> **PASSAGE TO READ**
☆ ☆ ☆ ☆ ☆ ☆ ☆

But rule changes made for safety reasons has tilted the sport decidedly in favor of teams with great passing attacks and pass defenses. But you have to be accurate to succeed, and Murray certainly showed great accuracy in 2018. 69% completion rate and 42 passing TDs against seven interceptions.
2. San Francisco 49ers - Nick Bosa, EDGE, Ohio St. (6'4" 270) *
Bosa was a standout at Ohio State, just like his older brother Joey was. Whether Nick also ends up in California remains to be seen, but at this point Bosa has to be the strong favorite to come off the board here.
There is a chance that the 49ers might like another EDGE (which usually designates either a 4-3 DE or a 3-4 OLB who are good pass rushers off the edge) player, maybe Josh Allen or Montez Sweat. But that would qualify as a surprise considering how strong of a prospect Bosa appears to be.
3. New York Jets - Josh Allen, EDGE, Kentucky (6'5" 250)

☆ ☆ ☆ ☆ ☆ ☆ ☆

> **EXCERPTED RECORDS**
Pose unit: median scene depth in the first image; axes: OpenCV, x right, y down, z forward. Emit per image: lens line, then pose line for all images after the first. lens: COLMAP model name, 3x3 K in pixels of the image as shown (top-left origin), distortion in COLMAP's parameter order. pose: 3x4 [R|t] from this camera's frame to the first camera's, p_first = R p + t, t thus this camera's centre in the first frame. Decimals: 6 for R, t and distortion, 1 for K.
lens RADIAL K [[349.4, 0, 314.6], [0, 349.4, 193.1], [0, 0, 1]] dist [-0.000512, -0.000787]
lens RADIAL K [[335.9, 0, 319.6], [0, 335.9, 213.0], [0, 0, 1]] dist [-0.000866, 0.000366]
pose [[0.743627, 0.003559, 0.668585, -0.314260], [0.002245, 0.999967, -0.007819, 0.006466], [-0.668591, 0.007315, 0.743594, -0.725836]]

☆ ☆ ☆ ☆ ☆ ☆ ☆

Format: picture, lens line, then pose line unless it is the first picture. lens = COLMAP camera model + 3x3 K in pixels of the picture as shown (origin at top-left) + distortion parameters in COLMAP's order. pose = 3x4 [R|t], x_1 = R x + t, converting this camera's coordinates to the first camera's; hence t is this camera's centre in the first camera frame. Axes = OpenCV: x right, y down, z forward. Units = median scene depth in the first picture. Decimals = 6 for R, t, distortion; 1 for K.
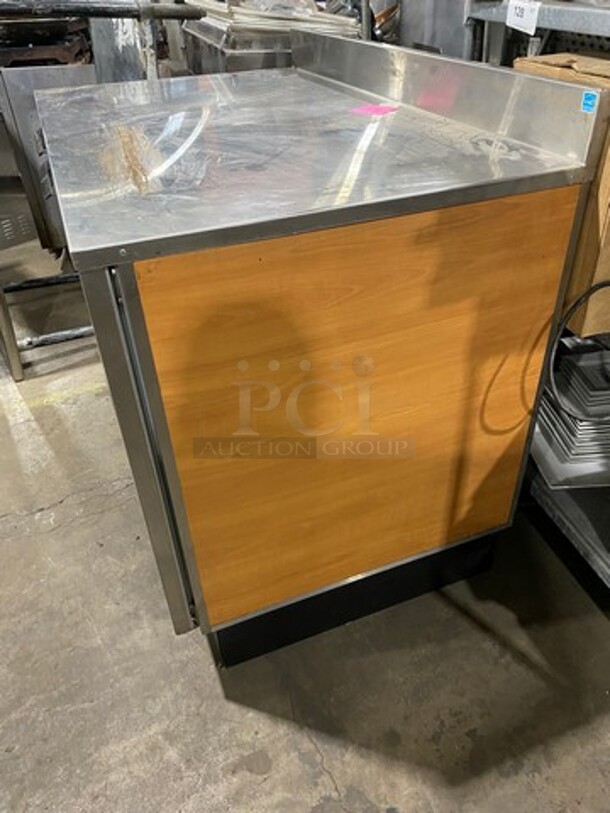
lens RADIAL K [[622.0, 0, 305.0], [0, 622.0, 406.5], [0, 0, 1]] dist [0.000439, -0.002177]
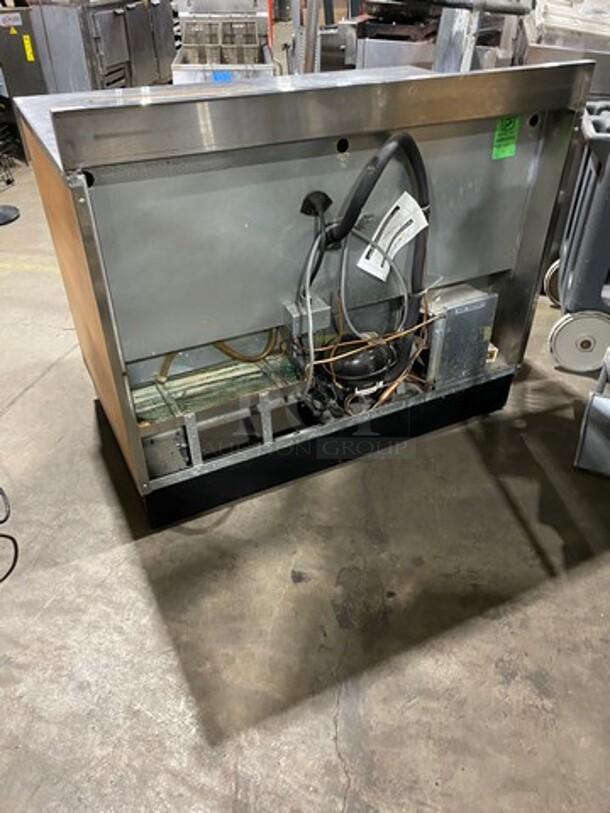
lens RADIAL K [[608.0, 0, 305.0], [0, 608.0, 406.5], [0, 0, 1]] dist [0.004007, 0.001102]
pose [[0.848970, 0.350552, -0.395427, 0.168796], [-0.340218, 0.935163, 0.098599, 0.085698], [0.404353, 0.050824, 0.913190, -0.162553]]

☆ ☆ ☆ ☆ ☆ ☆ ☆

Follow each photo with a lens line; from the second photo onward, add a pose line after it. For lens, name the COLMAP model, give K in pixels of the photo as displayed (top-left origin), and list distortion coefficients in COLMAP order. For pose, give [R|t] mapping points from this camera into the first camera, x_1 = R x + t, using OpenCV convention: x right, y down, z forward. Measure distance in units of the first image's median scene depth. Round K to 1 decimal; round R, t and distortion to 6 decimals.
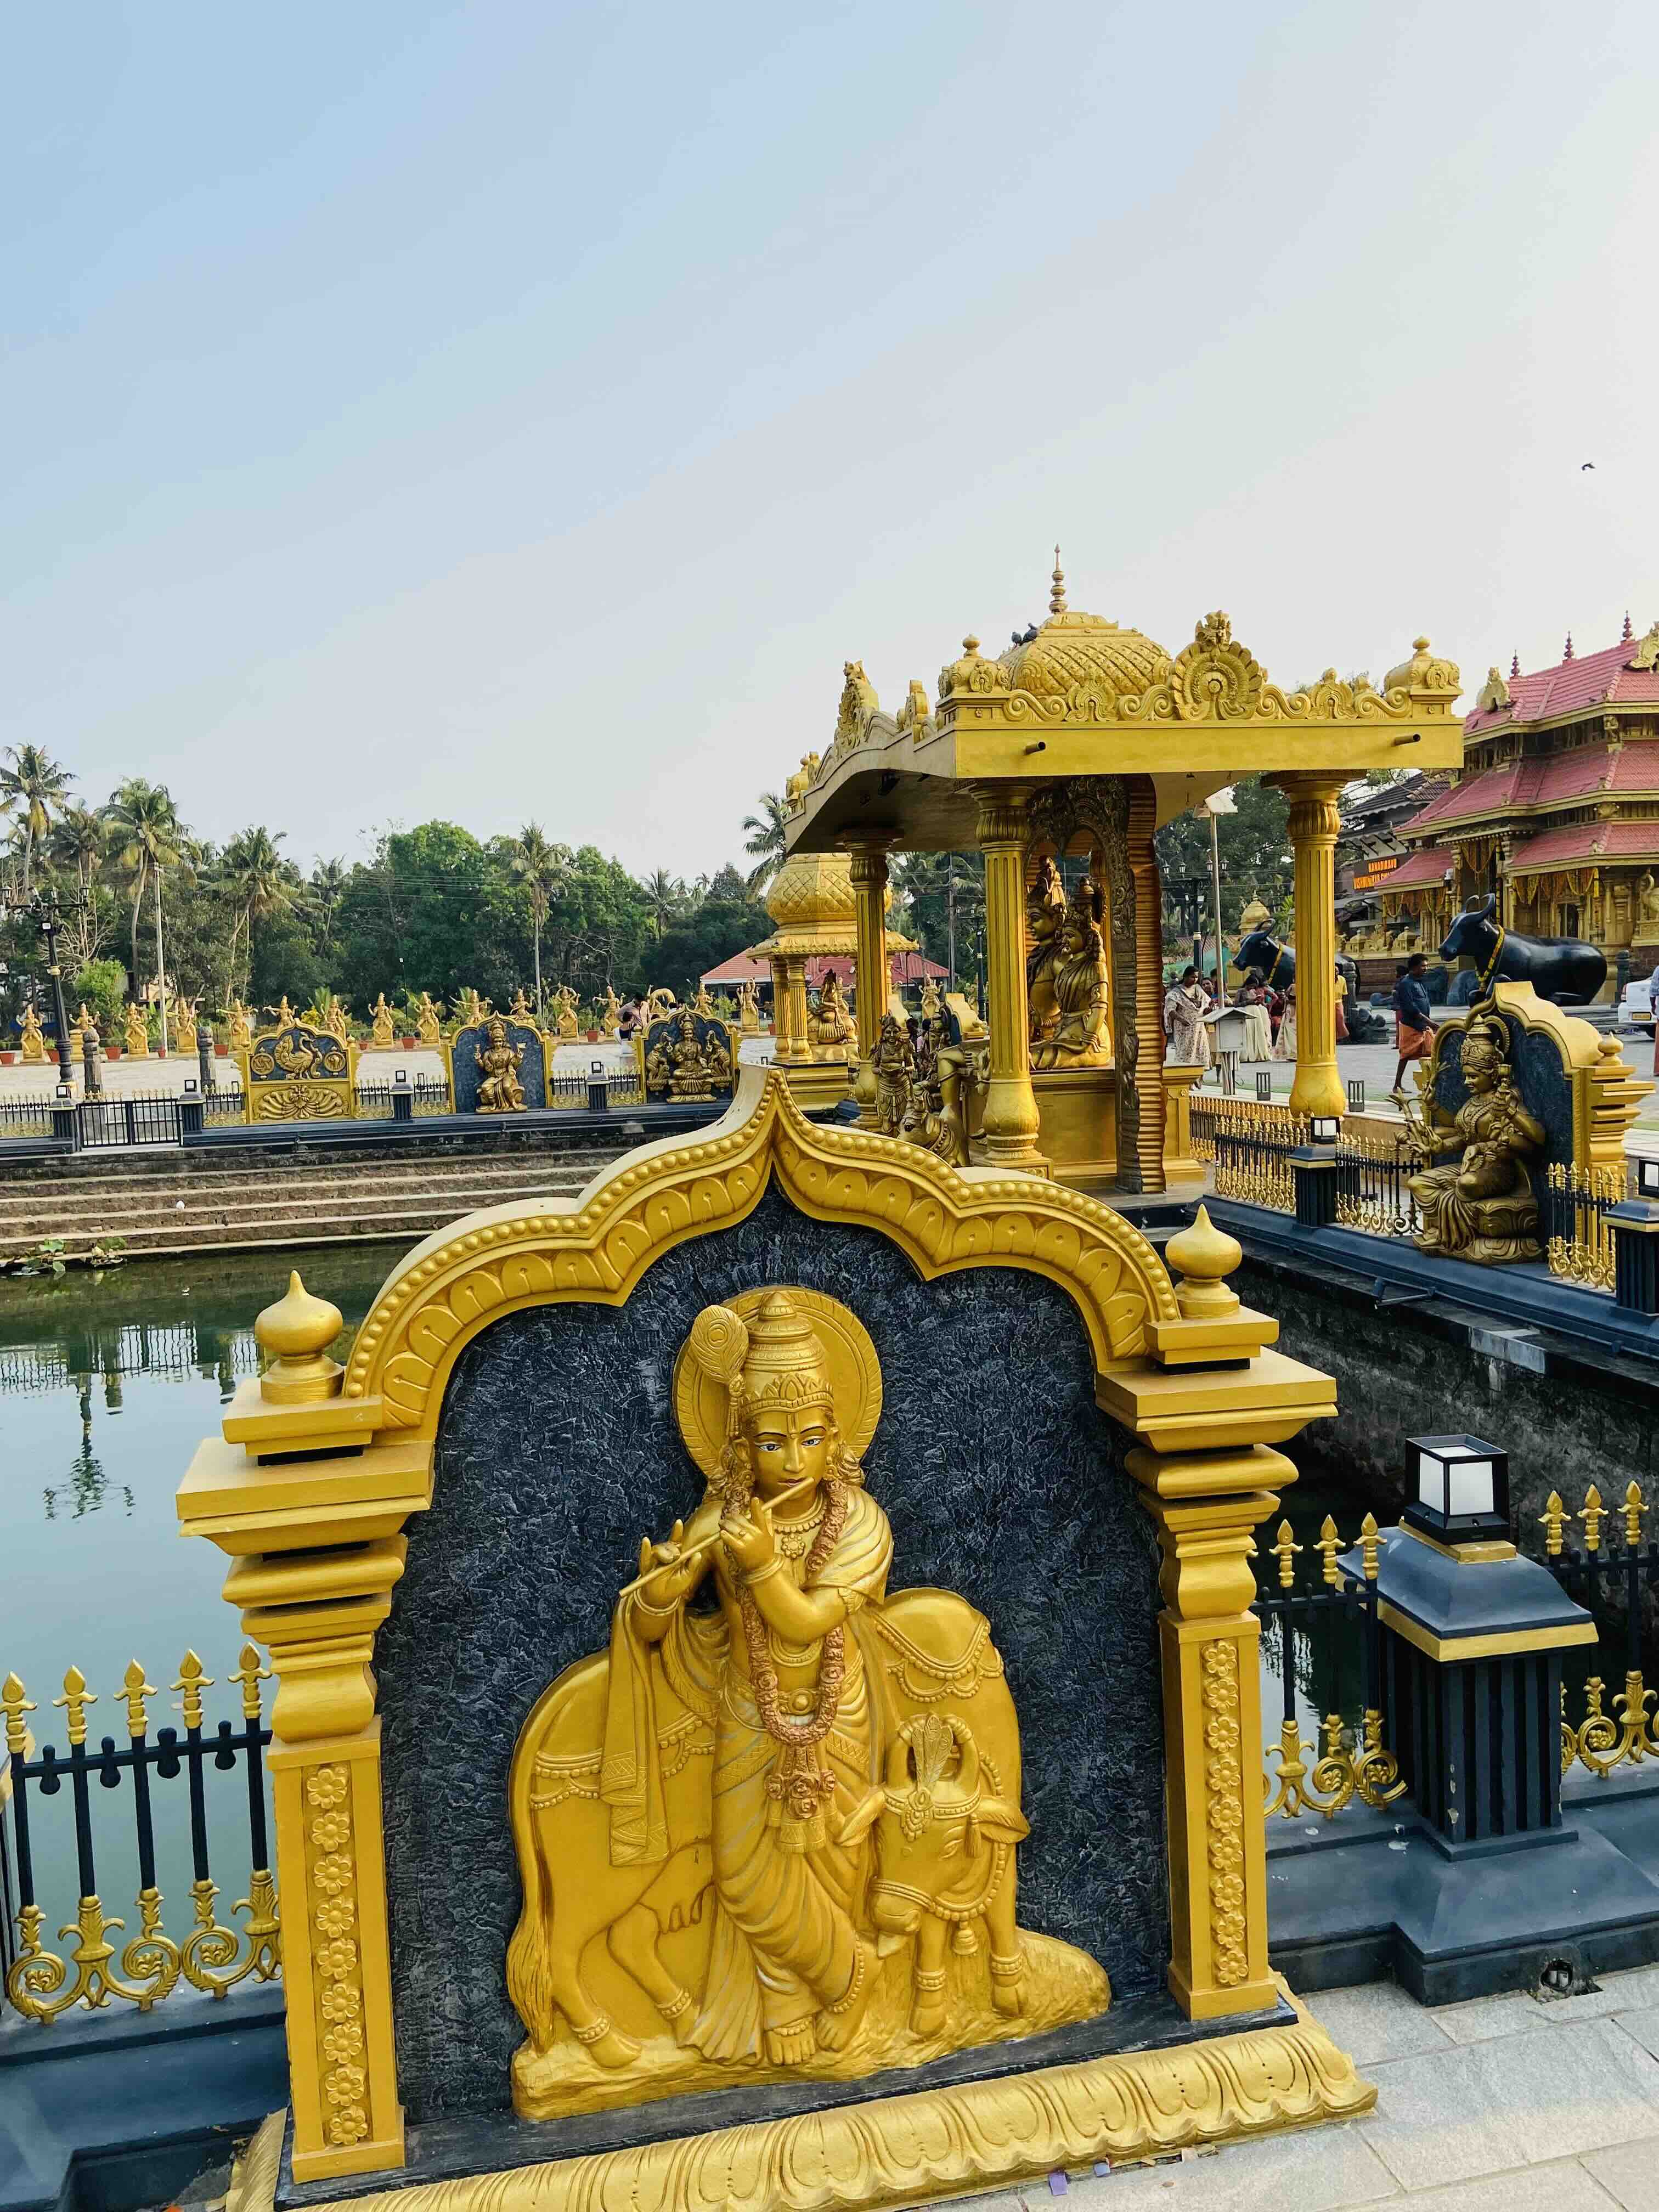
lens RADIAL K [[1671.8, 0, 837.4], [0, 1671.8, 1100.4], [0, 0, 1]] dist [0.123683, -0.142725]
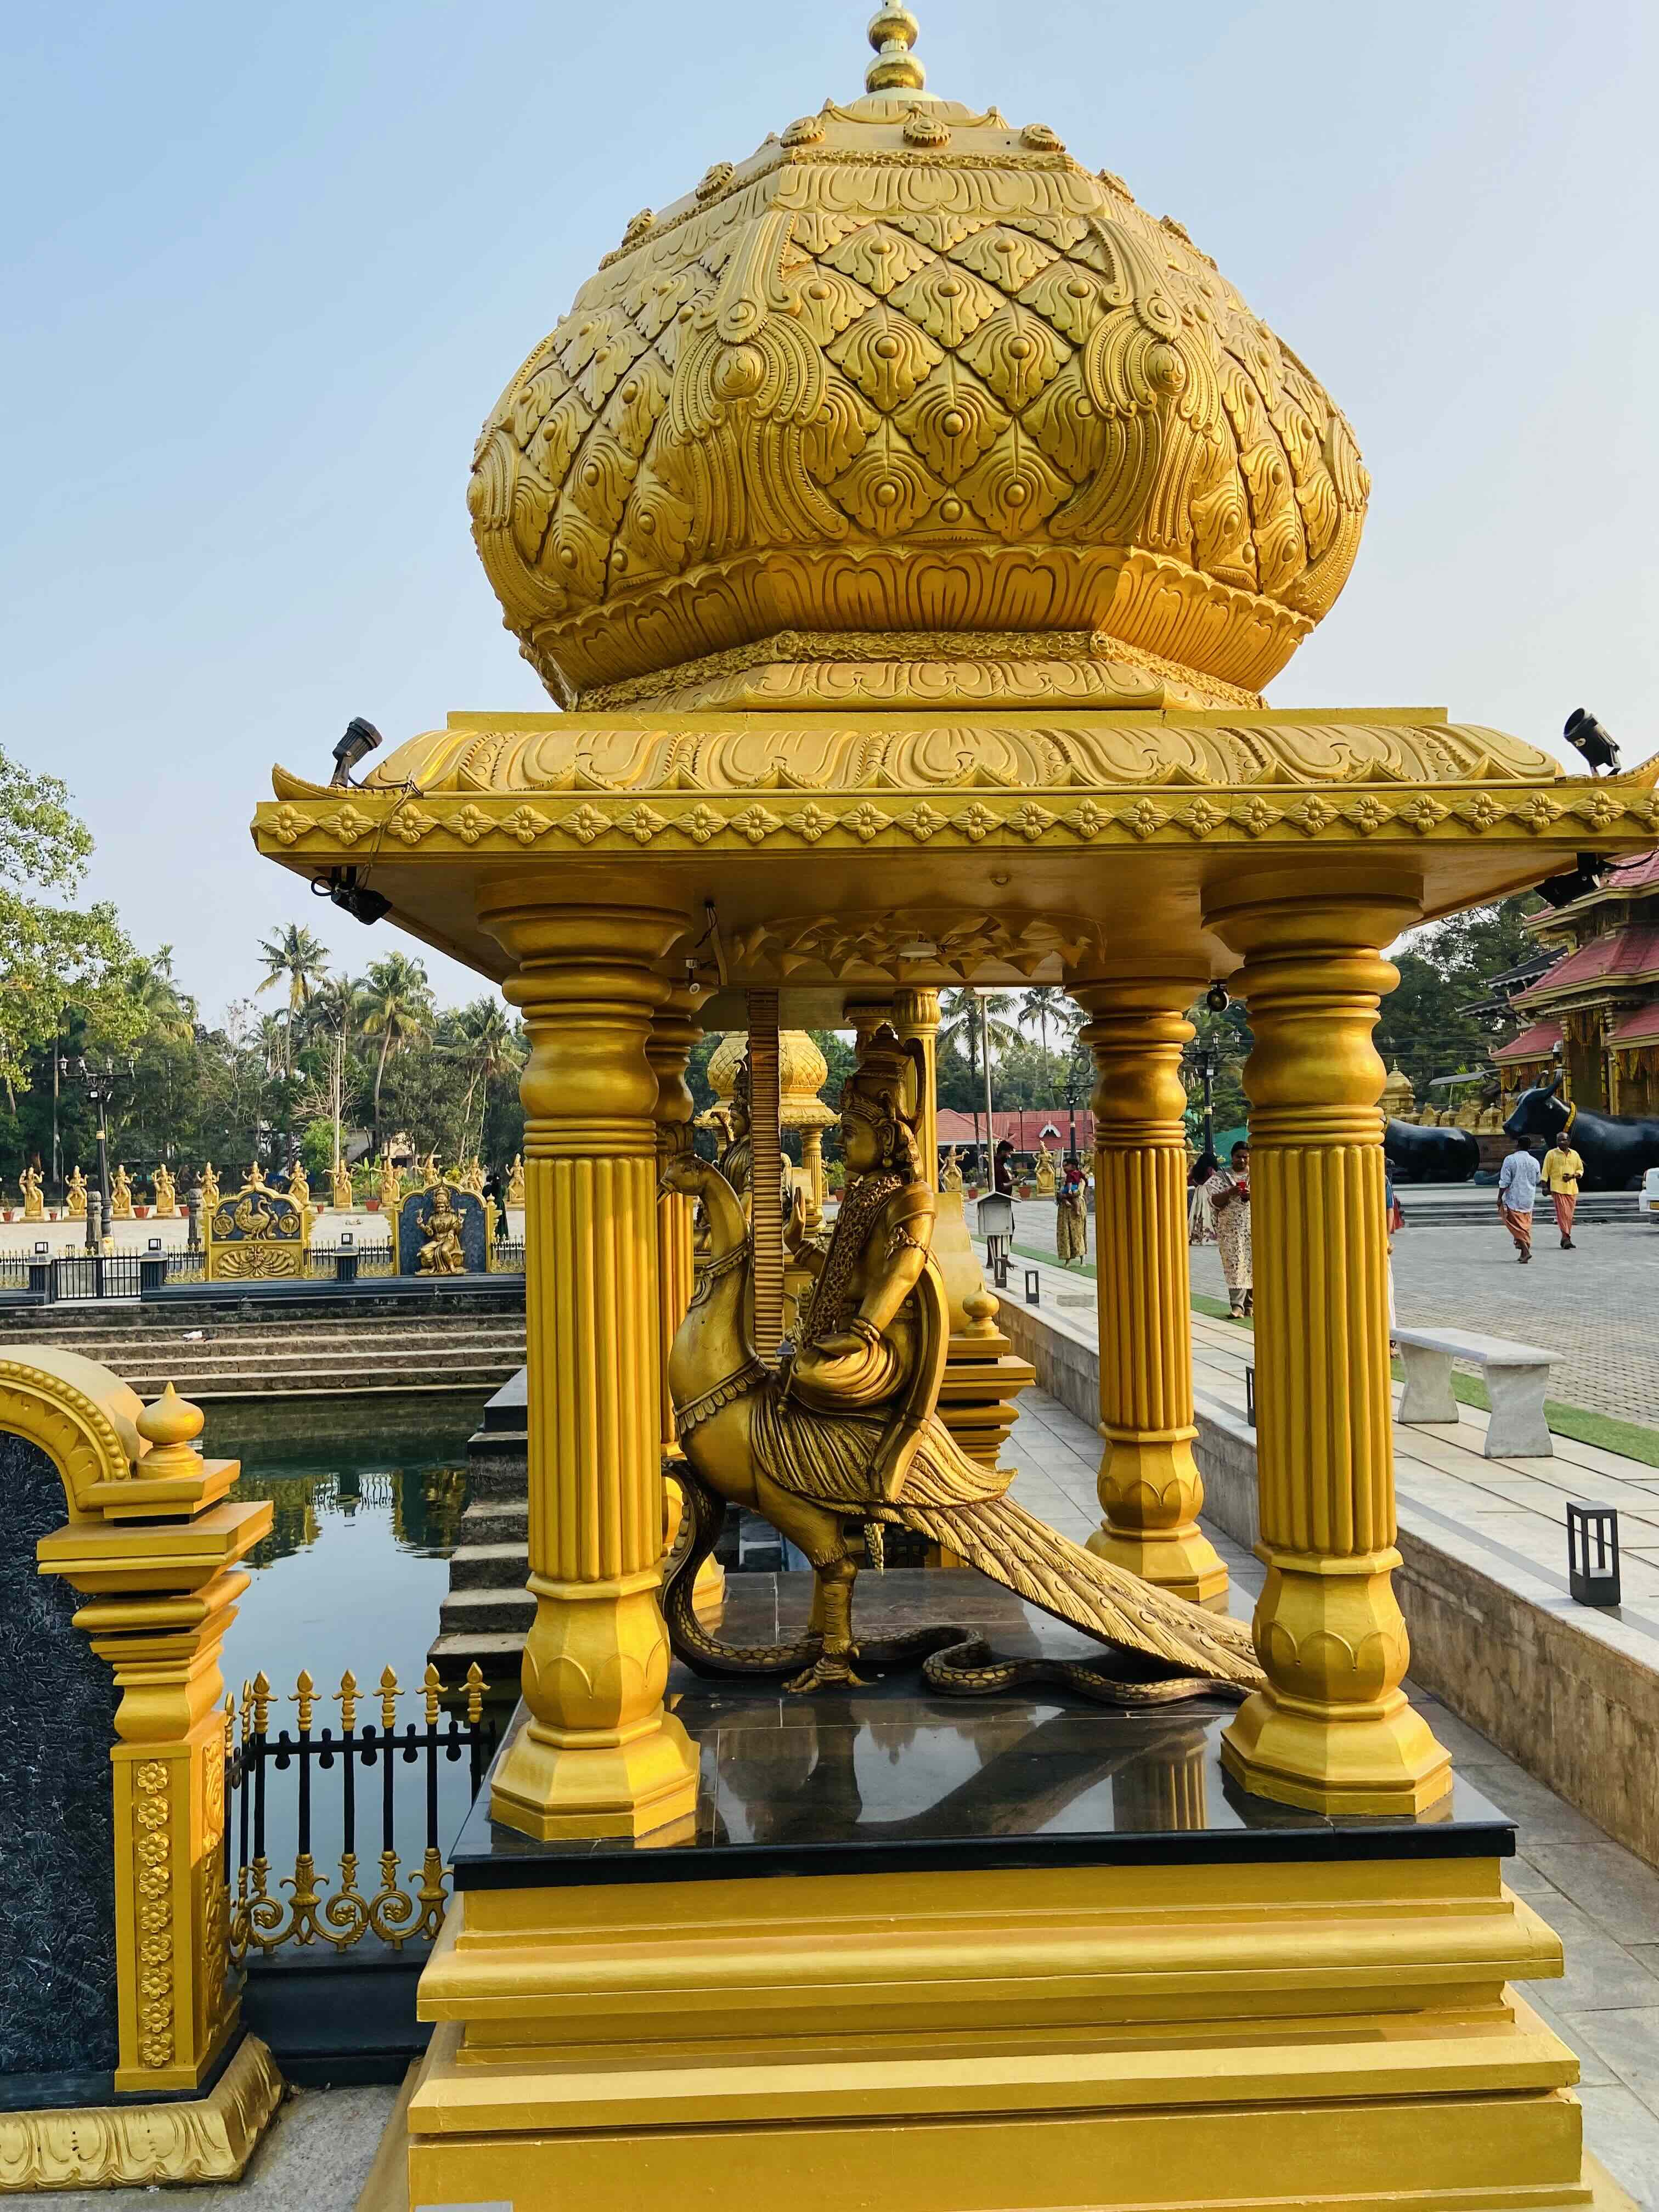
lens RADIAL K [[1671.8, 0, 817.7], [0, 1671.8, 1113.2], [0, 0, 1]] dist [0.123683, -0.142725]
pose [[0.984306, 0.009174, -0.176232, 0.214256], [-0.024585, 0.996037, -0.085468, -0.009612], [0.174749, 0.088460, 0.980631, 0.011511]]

☆ ☆ ☆ ☆ ☆ ☆ ☆

> **EXERCISE**
In the mock draft passage, what completion rate did Murray have in 2018? The items come from a separate source.

> **ANSWER SECTION**
69%